GIVEN RECORDS
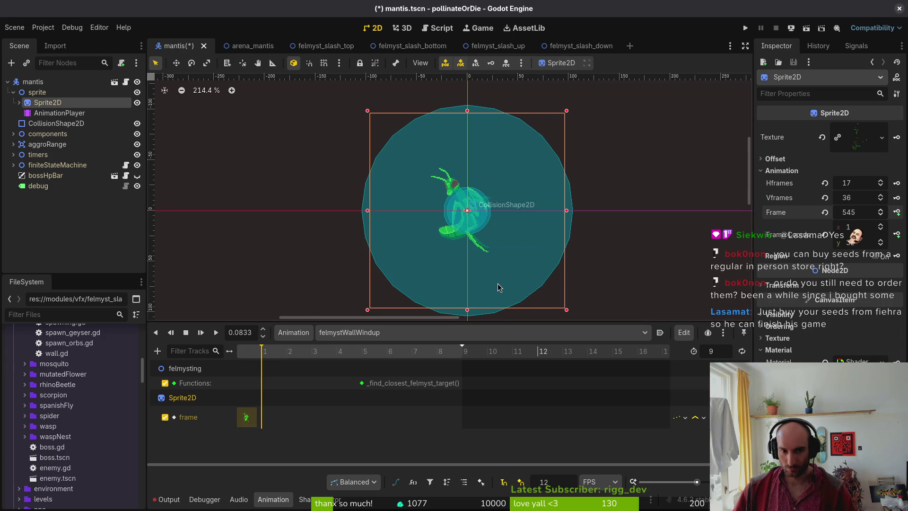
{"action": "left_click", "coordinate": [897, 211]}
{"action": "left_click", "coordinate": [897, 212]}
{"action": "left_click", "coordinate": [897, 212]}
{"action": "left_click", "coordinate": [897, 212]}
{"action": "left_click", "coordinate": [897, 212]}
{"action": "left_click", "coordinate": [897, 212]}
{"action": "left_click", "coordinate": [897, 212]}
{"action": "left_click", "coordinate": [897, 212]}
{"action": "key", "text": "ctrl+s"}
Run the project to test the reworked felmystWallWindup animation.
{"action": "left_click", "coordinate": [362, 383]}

EXERCISE INSTRUCTIONS
What is needed here is an exact transcription of every record above, with images excluded.

RESPONSE
{"action": "left_click", "coordinate": [897, 211]}
{"action": "left_click", "coordinate": [897, 212]}
{"action": "left_click", "coordinate": [897, 212]}
{"action": "left_click", "coordinate": [897, 212]}
{"action": "left_click", "coordinate": [897, 212]}
{"action": "left_click", "coordinate": [897, 212]}
{"action": "left_click", "coordinate": [897, 212]}
{"action": "left_click", "coordinate": [897, 212]}
{"action": "key", "text": "ctrl+s"}
Run the project to test the reworked felmystWallWindup animation.
{"action": "left_click", "coordinate": [362, 383]}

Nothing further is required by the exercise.